Alexia by Jane Cooper Wairarapa Pinot Gris $17.99. Photo / Babiche Martens
Alexia by Jane Cooper Wairarapa Pinot Gris $17.99. Photo / Babiche Martens

Despite the prohibitionists preaching that alcohol was antithetical to a godly existence, wine has mingled freely with religion throughout the ages, from an ecstasy inducing substance that allowed imbibers to become one with their god to symbolising sacred blood in important rituals.

Across the ancient world, different cultures regularly offered wine up to their gods, where it formed a central part of many religious ceremonies. It's perhaps not surprising that it became imbued with mystical qualities, given its transformative powers through the miraculous metamorphosis of grape juice into alcohol - before the work of yeast was understood - to the altered states it could induce in those who consumed it.

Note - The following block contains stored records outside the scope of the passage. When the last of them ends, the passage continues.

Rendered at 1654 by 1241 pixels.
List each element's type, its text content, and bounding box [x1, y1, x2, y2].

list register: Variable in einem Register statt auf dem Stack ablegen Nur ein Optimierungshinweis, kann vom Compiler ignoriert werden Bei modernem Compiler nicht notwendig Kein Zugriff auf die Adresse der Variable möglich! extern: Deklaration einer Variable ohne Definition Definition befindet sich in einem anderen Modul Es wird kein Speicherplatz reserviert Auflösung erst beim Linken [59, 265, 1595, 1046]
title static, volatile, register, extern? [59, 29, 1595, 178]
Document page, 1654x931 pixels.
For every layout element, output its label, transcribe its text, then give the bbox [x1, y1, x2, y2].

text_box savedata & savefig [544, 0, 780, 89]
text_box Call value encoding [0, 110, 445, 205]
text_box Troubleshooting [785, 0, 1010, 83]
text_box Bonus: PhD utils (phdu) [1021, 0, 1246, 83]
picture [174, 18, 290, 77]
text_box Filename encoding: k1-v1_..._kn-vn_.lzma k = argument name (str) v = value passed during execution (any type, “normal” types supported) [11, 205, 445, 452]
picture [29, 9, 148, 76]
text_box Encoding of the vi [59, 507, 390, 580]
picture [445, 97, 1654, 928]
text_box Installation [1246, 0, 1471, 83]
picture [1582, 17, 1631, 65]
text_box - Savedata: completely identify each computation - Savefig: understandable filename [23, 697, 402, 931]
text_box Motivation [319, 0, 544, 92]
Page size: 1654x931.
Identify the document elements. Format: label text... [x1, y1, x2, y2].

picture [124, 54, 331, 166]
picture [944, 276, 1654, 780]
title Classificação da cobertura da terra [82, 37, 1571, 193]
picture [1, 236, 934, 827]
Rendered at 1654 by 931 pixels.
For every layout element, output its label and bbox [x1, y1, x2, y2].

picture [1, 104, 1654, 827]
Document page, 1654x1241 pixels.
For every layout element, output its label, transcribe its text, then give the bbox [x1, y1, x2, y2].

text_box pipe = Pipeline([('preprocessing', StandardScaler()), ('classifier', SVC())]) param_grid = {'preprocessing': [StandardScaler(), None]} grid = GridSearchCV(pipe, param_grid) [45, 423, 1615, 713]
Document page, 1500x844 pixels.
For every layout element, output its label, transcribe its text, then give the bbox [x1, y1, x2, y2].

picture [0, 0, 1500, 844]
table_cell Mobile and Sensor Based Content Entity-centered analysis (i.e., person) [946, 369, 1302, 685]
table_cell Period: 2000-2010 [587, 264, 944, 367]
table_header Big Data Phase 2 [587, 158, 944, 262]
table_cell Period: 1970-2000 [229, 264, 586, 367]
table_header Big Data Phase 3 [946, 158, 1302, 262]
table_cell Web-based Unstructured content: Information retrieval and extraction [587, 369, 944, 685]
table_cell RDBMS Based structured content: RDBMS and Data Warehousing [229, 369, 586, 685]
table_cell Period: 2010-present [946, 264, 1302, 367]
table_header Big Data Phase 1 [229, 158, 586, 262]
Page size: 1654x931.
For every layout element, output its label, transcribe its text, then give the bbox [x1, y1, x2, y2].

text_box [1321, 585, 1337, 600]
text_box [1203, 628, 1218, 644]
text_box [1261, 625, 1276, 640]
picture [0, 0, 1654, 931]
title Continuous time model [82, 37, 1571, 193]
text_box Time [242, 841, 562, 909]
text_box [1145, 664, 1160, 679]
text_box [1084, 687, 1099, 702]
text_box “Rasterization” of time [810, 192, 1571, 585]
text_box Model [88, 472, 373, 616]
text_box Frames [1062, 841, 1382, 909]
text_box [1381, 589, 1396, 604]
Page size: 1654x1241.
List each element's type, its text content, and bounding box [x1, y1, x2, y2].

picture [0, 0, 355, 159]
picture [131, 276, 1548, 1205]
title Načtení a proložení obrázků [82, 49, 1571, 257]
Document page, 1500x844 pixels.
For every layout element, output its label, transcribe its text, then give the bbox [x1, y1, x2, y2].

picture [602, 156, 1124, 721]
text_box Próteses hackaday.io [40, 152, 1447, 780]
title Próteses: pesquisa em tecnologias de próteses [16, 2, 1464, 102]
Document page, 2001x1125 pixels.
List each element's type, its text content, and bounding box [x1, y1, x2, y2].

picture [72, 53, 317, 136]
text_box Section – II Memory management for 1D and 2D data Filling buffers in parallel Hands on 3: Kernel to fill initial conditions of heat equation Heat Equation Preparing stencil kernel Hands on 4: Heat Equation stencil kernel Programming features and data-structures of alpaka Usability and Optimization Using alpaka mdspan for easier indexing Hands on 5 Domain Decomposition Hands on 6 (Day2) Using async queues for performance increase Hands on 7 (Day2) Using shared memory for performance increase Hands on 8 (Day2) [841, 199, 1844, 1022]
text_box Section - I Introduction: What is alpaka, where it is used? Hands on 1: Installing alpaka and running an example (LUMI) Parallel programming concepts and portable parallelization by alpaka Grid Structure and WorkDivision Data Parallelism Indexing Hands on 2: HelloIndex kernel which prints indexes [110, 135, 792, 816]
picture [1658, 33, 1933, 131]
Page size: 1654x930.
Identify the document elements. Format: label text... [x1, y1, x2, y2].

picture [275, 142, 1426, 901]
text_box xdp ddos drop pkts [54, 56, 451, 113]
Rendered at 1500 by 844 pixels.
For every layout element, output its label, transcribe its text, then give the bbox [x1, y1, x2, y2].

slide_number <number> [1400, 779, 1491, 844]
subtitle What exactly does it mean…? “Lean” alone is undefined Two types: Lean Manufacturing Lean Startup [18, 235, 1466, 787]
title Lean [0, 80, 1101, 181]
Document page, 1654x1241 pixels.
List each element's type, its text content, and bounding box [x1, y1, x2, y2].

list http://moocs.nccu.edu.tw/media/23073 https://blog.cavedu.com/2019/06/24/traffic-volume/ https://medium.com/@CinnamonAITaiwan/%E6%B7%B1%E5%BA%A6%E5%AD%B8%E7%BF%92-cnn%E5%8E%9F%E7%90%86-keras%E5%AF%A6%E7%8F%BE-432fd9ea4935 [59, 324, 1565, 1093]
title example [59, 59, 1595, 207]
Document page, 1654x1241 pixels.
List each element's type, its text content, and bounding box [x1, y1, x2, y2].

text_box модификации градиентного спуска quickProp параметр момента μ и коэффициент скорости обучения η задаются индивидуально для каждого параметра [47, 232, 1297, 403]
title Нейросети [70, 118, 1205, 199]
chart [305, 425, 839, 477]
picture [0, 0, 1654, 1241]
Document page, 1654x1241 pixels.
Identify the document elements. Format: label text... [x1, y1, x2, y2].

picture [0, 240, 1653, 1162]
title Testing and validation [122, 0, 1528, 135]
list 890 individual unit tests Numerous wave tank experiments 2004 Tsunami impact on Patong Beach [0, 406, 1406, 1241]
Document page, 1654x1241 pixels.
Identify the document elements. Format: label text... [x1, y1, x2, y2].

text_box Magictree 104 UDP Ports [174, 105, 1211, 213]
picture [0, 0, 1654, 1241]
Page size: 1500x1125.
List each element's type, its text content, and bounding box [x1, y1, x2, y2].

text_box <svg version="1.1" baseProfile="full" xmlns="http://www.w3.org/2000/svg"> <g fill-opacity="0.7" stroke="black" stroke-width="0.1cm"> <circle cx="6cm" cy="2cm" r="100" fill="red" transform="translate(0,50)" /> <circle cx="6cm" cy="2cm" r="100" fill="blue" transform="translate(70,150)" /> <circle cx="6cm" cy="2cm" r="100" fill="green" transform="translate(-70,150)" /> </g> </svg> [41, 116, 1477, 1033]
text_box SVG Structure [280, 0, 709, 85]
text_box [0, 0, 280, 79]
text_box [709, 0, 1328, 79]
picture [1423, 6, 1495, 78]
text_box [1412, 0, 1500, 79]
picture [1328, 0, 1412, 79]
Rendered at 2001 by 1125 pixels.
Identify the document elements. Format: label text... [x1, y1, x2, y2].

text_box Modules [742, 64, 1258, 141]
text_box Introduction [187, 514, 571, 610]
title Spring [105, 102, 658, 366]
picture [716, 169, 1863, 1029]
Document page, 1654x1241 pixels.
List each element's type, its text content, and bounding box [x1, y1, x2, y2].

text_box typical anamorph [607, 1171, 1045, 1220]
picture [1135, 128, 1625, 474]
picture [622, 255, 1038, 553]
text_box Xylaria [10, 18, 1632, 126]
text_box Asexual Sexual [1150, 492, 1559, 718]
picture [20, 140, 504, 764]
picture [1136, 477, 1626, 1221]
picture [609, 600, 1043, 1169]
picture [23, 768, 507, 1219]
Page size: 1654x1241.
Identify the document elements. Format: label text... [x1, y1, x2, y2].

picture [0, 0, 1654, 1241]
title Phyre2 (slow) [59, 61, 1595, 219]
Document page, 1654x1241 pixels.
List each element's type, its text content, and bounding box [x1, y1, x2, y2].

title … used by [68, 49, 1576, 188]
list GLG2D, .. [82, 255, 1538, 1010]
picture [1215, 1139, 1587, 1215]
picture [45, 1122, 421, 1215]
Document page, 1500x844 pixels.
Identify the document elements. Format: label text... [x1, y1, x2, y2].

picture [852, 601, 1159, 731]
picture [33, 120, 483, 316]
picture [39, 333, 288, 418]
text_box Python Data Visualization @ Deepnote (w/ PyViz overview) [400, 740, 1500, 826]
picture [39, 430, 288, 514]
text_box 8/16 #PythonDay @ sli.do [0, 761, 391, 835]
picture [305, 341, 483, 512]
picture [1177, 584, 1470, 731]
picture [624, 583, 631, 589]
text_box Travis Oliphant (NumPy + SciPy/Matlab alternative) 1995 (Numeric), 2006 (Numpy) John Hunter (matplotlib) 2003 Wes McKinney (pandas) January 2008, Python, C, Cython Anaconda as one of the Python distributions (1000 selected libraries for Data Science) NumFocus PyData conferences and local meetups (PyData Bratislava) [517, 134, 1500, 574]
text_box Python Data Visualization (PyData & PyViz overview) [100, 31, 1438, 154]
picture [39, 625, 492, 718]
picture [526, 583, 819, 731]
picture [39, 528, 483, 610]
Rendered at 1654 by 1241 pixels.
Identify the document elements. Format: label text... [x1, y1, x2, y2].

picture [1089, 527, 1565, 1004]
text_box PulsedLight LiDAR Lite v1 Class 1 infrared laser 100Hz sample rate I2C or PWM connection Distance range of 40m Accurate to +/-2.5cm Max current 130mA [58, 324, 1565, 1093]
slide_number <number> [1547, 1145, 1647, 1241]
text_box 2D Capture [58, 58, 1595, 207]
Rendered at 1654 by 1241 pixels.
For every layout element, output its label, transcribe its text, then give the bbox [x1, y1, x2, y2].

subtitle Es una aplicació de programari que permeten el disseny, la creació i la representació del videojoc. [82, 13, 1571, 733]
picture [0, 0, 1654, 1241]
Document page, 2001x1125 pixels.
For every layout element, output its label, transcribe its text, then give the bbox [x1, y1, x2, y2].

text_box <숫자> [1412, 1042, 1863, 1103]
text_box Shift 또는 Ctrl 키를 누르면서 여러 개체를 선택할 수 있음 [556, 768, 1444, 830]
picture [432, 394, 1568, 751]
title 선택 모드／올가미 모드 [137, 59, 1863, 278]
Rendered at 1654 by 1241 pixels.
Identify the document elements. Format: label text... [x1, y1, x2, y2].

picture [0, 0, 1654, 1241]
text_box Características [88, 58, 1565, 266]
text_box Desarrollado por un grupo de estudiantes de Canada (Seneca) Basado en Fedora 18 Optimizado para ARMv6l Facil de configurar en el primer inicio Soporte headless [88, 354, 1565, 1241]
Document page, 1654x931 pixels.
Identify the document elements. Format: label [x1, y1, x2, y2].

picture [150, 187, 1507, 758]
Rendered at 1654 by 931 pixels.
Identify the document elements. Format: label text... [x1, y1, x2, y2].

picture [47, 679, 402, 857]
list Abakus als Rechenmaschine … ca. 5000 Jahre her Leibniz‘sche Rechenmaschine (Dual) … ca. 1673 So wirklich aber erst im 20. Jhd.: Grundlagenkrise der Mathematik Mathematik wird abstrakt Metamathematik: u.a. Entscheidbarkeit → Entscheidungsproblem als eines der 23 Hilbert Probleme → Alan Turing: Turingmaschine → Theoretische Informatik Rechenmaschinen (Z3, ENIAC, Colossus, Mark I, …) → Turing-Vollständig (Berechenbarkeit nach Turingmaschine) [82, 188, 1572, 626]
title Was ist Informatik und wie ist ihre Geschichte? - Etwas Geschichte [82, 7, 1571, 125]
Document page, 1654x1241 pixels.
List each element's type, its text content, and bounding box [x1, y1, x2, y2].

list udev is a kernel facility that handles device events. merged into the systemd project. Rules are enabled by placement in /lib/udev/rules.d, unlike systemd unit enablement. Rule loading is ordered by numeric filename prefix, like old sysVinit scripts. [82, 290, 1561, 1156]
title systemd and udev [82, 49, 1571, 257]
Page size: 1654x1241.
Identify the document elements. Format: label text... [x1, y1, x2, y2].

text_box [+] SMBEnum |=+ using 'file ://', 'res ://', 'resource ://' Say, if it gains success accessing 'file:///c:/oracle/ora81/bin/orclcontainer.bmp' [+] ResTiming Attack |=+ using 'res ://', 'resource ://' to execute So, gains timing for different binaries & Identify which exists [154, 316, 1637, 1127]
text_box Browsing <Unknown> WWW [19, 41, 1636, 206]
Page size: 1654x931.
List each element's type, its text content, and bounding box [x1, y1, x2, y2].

In Greek and Roman civilisations, wine played a key role in worship. In Greece, Dionysus, the god of wine, was connected with the cycles of the vine - dying back in the winter and reborn in the spring - with wine regarded as the very essence of the god and its intoxicating qualities enabling mortals to step outside themselves and become possessed by Dionysus' spirit.

The Romans called their vinous deity Bacchus, and he was honoured through their regular wine-soaked festivals, the Bacchanalia.

In more modern times, while Muslims banished it, Christians embraced it, with wine as a sacrament in the Eucharist at the heart of the Christian Mass. As this ritual always required communion wine, wherever Christianity went, vineyards were sure to follow.

In France, Burgundy's reputation was founded in medieval times through the work of monks. Some of the vineyards they nurtured remain great names today, such as Romanee-Conti and La Tache, which were once part of the Abbey of St Vivant. Cistercians are also credited as discovering the French concept of "terroir", through observing how different plots of vines produced wine with different characters, which they began to acknowledge as separate "Crus".

With a zeal similar to that which they devoted to converting countries to Christianity, missionaries planted vineyards that helped spread the vine across the world - from Europe to the furthest flung nations of the New World - documenting and preserving winemaking techniques as they travelled.

Accompanying the Spanish conquistadores in the 16th century, missionaries helped found wine industries across Latin America. In the next century, Jesuits went on to grow vines in Mexico, before wine grapes headed further north, with the first vineyard planted in California by a Franciscan father.

Here in New Zealand, missionaries - both Catholic and Protestant - played a key role in founding our own wine industry. Anglican missionary Samuel Marsden oversaw the planting of our first vineyard at Kerikeri in 1819, while Catholic Bishop Pompallier furthered the vinous cause when he brought French vine cuttings to Hokianga in 1838, and his brotherhood planted a number of vineyards in the North.

French Marist missionaries also helped establish some of our early vineyards, in the mid-1800s building Mission Estate, our oldest winery still trading. In 1870 it was here that New Zealand's first commercial sale of wine was recorded, a parcel of mostly dry reds.

Nowadays there are few clerics making wine. One of the rare examples I can think of are the Benedictine monks of Buckfast in Devon, whose potent tonic wines created something of a holy row last year when they were linked to criminal behaviour.

Wine may have become a more secular affair, but the seeds sown by religious orders in the past have certainly helped shape the wines we savour today.


Mission Estate Winery Huchet Gimblett Gravels Syrah 2007 $100
As Mission Estate's Cellar Master in the 1800s, Brother Cyprian Huchet was the French missionary who oversaw New Zealand's first commercial wine sale. This new limited release syrah from this historic winery pays tribute to its pioneering padre. It's concentrated and complex with elegant velvety black cherry and red berry fruit, notes of bitter chocolate and spice and even some church pew-like oak. (From Mission Estate cellar door, and selected wine retailers.)

Alexia by Jane Cooper Wairarapa Pinot Gris
A fabulously fresh and affordable pinot gris with pure and lifted stone fruit and pear notes seasoned with a dash of spice, from Matahiwi winemaker Jane Cooper's own Wairarapa label. (From Caro's and online.)

Urlar Gladstone Pinot Noir 2009
Another wonderful wine from Wairarapa, made by organic and biodynamic producer Urlar: a savoury edged pinot with silky and supple cherry fruit, infused with aromatic florals, thyme and peppery spice. (From Glengarry.)